À l'inverse, les pays les moins spécialisés — Chypre (RSCA de −0,97), l'Irlande (−0,86) et Malte (−0,82) — sont des économies de services sans base textile significative. L'Allemagne, bien que premier importateur (834 M€ en 2025) et premier exportateur (408 M€), joue davantage un rôle de plateforme logistique et de redistribution que de spécialiste de production.
Conclusion
Le marché européen des articles textiles du code 6307 a été profondément marqué par la crise sanitaire de 2020, qui a provoqué un choc de prix et de volume d'une ampleur exceptionnelle — principalement lié à la demande de masques de protection.

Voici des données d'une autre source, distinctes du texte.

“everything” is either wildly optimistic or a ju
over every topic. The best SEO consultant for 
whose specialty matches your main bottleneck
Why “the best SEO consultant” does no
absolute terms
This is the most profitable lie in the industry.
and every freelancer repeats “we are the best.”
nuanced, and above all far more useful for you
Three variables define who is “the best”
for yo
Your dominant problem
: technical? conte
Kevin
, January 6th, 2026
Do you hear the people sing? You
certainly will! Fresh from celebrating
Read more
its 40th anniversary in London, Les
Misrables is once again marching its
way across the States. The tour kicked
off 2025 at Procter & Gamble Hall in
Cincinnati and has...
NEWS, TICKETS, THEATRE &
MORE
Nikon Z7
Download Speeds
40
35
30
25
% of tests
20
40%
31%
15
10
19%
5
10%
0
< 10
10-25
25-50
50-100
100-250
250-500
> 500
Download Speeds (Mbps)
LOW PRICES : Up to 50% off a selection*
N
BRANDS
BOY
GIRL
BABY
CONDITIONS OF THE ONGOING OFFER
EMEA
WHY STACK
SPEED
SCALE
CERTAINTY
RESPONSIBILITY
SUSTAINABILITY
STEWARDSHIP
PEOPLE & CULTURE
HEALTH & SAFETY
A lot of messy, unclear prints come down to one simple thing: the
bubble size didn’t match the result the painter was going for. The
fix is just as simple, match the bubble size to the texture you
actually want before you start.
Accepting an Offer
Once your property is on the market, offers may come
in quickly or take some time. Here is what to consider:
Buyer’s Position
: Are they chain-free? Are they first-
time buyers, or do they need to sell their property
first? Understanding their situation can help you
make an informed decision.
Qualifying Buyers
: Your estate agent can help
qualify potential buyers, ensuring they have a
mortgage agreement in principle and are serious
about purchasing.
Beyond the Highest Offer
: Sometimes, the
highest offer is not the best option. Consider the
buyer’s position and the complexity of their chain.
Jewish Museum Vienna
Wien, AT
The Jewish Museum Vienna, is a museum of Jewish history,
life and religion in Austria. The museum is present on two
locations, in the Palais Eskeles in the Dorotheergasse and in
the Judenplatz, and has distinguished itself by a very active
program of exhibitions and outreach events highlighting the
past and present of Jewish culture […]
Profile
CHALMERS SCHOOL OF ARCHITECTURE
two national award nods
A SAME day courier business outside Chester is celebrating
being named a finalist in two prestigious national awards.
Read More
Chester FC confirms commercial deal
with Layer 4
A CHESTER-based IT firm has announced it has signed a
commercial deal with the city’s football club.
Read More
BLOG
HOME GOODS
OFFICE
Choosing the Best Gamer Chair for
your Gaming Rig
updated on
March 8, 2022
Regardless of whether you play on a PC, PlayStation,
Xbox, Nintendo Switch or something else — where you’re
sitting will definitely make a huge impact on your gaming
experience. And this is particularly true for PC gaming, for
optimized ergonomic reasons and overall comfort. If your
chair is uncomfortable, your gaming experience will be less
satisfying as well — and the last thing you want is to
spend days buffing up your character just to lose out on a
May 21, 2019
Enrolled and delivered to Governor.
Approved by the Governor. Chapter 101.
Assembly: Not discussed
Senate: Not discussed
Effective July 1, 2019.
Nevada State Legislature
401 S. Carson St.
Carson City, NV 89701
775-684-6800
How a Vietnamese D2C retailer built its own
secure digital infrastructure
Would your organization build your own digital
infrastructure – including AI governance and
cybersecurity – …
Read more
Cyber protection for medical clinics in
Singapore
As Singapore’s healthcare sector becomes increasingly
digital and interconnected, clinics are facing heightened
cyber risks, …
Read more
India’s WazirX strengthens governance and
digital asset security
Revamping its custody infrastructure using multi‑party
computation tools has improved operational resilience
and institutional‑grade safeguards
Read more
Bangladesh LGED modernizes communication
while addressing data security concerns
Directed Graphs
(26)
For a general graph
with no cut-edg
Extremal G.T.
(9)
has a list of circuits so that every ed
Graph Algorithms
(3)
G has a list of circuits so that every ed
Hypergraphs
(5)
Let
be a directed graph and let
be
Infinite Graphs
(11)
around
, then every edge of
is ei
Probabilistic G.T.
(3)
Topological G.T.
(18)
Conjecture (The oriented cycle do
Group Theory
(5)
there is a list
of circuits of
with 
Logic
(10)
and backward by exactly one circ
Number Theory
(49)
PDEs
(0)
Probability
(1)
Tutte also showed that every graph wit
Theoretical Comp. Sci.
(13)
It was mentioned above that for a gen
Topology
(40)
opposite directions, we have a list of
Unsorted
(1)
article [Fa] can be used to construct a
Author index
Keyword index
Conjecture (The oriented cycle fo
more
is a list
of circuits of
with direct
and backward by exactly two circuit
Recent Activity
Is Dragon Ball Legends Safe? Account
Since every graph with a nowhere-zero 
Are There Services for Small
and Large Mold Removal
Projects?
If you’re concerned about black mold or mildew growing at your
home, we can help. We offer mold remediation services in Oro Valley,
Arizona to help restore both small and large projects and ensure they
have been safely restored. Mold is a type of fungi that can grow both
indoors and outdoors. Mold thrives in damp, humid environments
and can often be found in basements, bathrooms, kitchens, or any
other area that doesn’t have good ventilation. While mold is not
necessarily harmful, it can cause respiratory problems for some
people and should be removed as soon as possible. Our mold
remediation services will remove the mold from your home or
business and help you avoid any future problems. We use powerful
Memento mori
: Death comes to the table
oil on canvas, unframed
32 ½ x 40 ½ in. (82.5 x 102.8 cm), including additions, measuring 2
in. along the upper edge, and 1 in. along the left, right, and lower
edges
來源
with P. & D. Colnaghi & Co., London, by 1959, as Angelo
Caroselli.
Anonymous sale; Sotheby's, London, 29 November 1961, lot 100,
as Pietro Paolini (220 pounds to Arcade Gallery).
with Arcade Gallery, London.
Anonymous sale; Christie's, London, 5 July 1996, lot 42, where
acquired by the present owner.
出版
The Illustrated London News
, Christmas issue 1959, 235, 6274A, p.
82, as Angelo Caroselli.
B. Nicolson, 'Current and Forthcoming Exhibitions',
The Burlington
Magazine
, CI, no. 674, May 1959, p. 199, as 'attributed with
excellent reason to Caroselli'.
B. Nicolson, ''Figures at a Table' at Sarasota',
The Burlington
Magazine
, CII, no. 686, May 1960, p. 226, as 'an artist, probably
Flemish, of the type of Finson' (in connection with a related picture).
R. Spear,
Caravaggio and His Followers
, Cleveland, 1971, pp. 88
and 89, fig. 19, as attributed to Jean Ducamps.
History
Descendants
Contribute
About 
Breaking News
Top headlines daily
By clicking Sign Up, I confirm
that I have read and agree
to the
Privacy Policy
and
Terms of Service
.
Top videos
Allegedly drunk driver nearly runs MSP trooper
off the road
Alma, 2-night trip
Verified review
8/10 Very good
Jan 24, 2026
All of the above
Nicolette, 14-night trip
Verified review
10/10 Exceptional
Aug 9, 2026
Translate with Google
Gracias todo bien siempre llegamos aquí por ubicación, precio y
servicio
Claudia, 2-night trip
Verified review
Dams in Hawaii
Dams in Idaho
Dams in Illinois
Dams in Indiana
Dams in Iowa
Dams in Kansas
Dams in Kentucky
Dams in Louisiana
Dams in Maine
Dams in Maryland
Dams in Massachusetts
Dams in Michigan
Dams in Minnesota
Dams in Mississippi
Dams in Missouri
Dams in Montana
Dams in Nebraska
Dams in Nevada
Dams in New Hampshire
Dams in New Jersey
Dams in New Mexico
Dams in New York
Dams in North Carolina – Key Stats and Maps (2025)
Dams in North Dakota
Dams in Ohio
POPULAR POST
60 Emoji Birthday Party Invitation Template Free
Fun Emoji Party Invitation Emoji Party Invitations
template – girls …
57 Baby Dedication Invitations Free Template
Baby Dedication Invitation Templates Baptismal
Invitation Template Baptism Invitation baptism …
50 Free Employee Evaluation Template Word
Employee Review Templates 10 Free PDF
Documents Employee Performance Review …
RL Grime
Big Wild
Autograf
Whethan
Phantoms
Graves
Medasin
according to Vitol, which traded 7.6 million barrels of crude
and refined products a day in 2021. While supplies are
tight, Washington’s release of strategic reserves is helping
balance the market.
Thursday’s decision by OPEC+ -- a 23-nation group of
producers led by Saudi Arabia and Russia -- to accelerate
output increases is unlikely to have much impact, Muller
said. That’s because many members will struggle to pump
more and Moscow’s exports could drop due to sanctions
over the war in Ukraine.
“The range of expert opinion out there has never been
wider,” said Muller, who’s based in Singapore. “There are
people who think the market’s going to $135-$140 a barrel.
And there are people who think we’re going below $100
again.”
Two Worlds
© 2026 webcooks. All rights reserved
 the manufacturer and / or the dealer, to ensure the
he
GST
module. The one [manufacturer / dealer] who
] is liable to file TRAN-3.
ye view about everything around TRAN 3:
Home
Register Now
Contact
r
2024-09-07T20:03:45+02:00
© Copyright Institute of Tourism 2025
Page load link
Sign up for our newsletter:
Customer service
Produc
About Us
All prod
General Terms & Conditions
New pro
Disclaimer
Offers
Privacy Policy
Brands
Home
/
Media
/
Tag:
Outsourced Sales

Si les échanges se sont depuis normalisés en termes de prix (le prix moyen à l'importation est revenu à 6 186 €/t en 2025, contre 34 715 €/t au pic de 2020), le marché reste durablement reconfiguré : les importations sont supérieures de 81 % à leur niveau de 2015, et la dépendance nette de l'UE aux importations atteint 55 %.
Trois dynamiques structurantes se dégagent de cette période. Premièrement, la Chine reste le fournisseur dominant, mais la diversification vers le Vietnam, la Turquie et le Pakistan se confirme, portée par des dynamiques de coût et de résilience. Deuxièmement, à l'export, la montée du Maroc (+1 244 %) et des États-Unis (+105 %) illustre la capacité de l'UE à développer des débouchés à haute valeur ajoutée au-delà de son voisinage immédiat. Troisièmement, la spécialisation de l'Europe de l'Est (Roumanie, Pologne) dans cette catégorie textile suggère un transfert progressif de la production au sein de l'UE, des pays occidentaux vers les pays à moindre coût de main-d'œuvre.
À moyen terme, la principale question pour ce marché reste celle de la soutenabilité du déficit commercial et de la concentration des approvisionnements, dans un contexte géopolitique incertain et de volonté européenne de réindustrialisation.